•Rejects Olayede as JAMB registrarBy Sam Otti
The Academic Staff Union of Universities (ASUU) yesterday expressed disappointment with the Federal Government for allegedly violating the agreements both parties reached in 2009 and warned that its members were running out of patience.
The union said Nigerian universities “are sinking in serious financial crisis, with budgetary allocation to education sector dropping from 11 percent in 2015 to a mere eight percent in 2016.”
Addressing newsmen in LASUCOM, Ikeja, Lagos, ASUU President, Biodun Ogunyemi described the current state of the nation as grave and depressing, and called for urgent efforts to rescue the situation.
He accused the federal government of owing the union over N128 billion almost three years after signing of a Memorandum of Understanding (MoU) in 2009.
Ogunyemi said government’s reluctance to implement the regime of allowances and other aspects of the 2009 agreement has provoked relentless agitation and called for decisive steps to douse the mounting tension in universities across the nation.
“Out of the N30 billion disbursed in 2013, only about N13 billion went into part settlement of the claims of academic staff in the universities, leaving behind a huge amount to be settled by government. The inability of the government to honour and fully implement these aspects of the 2013 MoU is generating unprecedented level of agitations on our campuses,” he said.
“Our members are running out of patience. If their patience gets to the boiling point and they can no longer contain that, they will tell us what to do,” he added.
The ASUU president also decried the infrastructure decay in state universities in the country, which he said was part of the issues addressed in the 2009 FG/ASUU agreement.
He said some state governments that failed to fulfill their obligations towards existing universities went ahead to establish new ones. Citing Edo, Ondo and Bayelsa states, as examples, he noted that one common thread in the so called world-class universities was their location in communities where the founding governors came from.
The union urged the National Universities Commission to stop licensing more state universities, especially, where a state is struggling to fund the existing ones.

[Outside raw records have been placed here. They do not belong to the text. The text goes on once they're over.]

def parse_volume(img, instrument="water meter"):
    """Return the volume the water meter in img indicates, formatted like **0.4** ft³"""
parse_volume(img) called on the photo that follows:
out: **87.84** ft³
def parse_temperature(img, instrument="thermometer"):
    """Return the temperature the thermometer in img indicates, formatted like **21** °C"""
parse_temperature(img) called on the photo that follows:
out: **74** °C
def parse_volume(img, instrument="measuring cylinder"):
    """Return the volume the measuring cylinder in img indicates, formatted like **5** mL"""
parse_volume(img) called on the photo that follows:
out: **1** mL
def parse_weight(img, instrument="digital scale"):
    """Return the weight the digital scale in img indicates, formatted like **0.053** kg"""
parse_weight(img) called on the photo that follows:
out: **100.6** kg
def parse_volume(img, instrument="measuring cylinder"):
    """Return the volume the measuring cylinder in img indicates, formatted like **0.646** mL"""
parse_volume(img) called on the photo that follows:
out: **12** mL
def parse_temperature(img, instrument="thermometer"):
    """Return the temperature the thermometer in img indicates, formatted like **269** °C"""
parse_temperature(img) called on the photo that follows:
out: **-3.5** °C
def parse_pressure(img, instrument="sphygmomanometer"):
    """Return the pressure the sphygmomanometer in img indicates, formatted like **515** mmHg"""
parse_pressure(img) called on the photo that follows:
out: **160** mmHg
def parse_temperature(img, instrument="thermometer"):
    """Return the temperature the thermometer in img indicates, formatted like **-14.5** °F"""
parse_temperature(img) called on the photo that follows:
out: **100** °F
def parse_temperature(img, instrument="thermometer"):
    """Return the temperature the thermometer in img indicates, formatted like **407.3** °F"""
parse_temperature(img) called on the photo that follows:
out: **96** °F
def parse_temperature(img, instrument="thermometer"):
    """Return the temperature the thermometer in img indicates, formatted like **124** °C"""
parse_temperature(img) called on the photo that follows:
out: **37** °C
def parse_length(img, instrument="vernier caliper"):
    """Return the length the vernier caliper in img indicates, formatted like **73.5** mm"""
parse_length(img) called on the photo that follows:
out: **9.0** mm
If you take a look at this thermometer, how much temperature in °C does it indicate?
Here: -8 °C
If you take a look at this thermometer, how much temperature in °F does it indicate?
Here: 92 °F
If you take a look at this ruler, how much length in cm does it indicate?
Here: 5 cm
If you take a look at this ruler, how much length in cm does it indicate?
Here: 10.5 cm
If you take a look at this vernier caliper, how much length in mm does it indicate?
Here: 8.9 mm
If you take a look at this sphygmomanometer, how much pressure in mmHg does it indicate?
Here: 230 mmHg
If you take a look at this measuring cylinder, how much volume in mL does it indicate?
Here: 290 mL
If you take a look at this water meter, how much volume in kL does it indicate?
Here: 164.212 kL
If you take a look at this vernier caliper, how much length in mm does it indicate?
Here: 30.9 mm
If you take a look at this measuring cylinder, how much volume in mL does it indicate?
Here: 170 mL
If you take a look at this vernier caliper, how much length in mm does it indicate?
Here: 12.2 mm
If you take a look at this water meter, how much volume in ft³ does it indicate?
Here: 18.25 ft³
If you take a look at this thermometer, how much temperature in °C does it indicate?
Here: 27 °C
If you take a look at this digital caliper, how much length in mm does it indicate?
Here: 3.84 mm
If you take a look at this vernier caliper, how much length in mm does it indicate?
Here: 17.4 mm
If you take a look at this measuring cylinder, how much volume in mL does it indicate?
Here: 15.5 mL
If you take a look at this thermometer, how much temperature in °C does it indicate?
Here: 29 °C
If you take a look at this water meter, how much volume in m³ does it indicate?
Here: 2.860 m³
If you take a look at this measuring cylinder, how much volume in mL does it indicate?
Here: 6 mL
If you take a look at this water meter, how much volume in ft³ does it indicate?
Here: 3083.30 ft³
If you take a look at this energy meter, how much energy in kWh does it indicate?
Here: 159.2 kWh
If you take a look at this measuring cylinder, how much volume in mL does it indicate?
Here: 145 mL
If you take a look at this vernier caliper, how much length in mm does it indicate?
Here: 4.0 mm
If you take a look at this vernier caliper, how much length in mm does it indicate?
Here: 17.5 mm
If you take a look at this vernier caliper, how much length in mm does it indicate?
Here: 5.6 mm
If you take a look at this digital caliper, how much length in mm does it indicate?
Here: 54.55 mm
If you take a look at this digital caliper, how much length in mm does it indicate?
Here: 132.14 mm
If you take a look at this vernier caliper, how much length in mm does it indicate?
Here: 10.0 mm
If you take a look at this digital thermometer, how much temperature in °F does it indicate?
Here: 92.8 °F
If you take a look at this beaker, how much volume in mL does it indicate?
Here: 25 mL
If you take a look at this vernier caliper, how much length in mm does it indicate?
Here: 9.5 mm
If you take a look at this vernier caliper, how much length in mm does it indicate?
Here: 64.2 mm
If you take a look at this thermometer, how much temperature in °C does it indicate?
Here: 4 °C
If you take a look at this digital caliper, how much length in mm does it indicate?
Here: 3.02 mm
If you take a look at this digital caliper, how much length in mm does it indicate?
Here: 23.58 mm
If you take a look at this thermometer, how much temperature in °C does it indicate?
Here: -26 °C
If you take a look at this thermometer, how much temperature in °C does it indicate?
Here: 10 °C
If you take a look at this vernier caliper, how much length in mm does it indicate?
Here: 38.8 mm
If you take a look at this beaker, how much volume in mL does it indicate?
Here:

ASUU also condemned the appointment of the former Vice Chancellor, University of Ilorin, Prof Ishaq Oloyede, as the Registrar, Joint Admission and Matriculation Board (JAMB), describing him as anti-democratic.
“Prof Oloyede is the last person that we expected to be so honoured with a national appointment of that status in the education sector,” the union insisted.
ASUU President said the union wont attend any meeting where Prof Oloyede would be present, warning that his antecedents towards the union precluded him from heading a unit like JAMB, where he would need to interact with ASUU directly or through members of the union.
Ogunyemi said the union has resolved to lodge an official complaint with the appropriate authorities and to demand a full-fledged investigation into Oloyede’s tenure as the Vice Chancellor of Unilorin.